Two weeks ago I asked His Royal Fastness if he still felt that way. He answered simply, "Yes sir."
People will try to tell you that the cars are too heavy and too fast to allow a dirt or clay surface to hold up. They'll say that the rooster tails kicked up and the cloud of dust produced will create an environmental hazard and that it would take months to pressure wash the Twin Spires back to their sparkling white glory. And you should look them in the eye and politely call B.S.
Many dirt track cars use NASCAR parts already.
"It can be done," says Frank Kimmel, nine-time champion of the ARCA Re/Max Series (think Triple-A baseball for stock cars) and a dead ringer for Dallas Cowboys head coach Wade Phillips. "We run full-body 3400-pound stock cars just like NASCAR. In fact, a lot of the cars our teams race are secondhand cars bought from NASCAR teams.
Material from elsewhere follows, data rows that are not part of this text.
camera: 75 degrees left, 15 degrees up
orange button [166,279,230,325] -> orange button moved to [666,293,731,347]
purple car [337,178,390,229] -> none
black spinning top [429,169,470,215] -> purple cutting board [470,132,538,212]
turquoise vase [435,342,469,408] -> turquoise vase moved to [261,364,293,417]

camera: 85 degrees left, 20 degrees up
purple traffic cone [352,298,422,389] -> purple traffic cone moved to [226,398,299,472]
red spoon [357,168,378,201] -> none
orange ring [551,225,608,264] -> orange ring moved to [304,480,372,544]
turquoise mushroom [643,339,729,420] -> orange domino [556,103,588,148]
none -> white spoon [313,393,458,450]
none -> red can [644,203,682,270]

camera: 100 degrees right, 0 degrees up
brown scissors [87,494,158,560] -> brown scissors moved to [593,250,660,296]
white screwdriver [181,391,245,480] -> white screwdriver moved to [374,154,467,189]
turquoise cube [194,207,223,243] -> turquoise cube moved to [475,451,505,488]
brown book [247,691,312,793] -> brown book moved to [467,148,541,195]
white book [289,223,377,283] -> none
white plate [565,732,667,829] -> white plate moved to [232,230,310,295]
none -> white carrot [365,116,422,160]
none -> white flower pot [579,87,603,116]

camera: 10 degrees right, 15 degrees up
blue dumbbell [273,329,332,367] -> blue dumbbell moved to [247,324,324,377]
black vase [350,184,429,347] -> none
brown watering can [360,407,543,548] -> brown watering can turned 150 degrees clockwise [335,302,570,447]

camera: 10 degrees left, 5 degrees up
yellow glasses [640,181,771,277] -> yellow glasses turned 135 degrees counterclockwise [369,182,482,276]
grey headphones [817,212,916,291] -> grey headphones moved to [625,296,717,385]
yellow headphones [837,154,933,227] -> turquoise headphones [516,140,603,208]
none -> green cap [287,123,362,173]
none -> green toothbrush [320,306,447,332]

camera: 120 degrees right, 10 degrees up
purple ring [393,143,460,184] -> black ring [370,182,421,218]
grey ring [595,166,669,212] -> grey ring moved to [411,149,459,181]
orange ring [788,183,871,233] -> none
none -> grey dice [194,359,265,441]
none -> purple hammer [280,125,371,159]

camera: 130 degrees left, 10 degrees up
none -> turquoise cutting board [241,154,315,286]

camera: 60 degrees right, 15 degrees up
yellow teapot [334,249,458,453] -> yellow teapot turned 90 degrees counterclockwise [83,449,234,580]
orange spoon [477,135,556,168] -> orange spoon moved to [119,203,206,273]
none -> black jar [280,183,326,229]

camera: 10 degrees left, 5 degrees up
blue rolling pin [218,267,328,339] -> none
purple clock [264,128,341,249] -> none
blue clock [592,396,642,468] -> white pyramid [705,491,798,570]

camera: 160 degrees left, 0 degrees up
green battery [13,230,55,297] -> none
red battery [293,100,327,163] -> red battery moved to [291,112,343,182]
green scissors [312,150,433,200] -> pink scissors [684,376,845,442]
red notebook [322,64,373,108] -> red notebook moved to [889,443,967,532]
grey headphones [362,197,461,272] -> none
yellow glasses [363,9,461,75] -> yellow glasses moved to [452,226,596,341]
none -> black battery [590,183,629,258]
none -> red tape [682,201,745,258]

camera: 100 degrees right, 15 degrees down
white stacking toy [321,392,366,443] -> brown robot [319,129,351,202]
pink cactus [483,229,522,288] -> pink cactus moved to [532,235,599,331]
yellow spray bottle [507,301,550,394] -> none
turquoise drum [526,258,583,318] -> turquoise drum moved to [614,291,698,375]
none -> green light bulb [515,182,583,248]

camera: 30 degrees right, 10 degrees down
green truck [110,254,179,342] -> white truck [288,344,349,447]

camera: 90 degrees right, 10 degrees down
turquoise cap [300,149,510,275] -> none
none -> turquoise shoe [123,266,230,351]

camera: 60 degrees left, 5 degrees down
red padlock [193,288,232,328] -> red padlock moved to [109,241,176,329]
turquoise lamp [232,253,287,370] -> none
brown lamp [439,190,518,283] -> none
And we run on one-mile clay ovals twice a year at the Springfield Fairgrounds and DuQuoin Fairgrounds, both in Illinois."
Does anyone get hurt?
Do people get dirty?
Is it the funnest thing ever?
After the nice lady at Churchill Downs hung up on me and the folks at NASCAR laughed so hard that they dropped the phone, I finally turned to the one man who truly knows if dropping the green on the 134-year old racetrack is doable.
In 1999 Owensboro, Kentucky native Jeremy Mayfield took his No. 12 special edition Churchill Downs-sponsored Penske Racing Ford to Louisville to promote the upcoming 125th Derby. They rolled the car out onto the track, he slipped behind the wheel, and off he went for a hot lap…albeit at around 20 mph.
"They were pretty nervous about me tearing the place up," says the five-time Cup race winner, who unwinds on a couple of homemade dirt tracks scattered over the property surrounding his home north of Charlotte. "I had to take it easy and I was sliding around a good bit on those slick race tires, but I still wanted to make sure I broke the track record."
That mark is held by Secretariat, who completed his 1973 lap in just a hair over one minute, 59 seconds. Hey Jeremy, if they'd let you open it up how long it would it have taken you to make the Run for the Roses?
"I don't know, probably 30 seconds. That'd be pretty cool to see wouldn't it?"
Yes it would. Far too cool not to at least give it a try.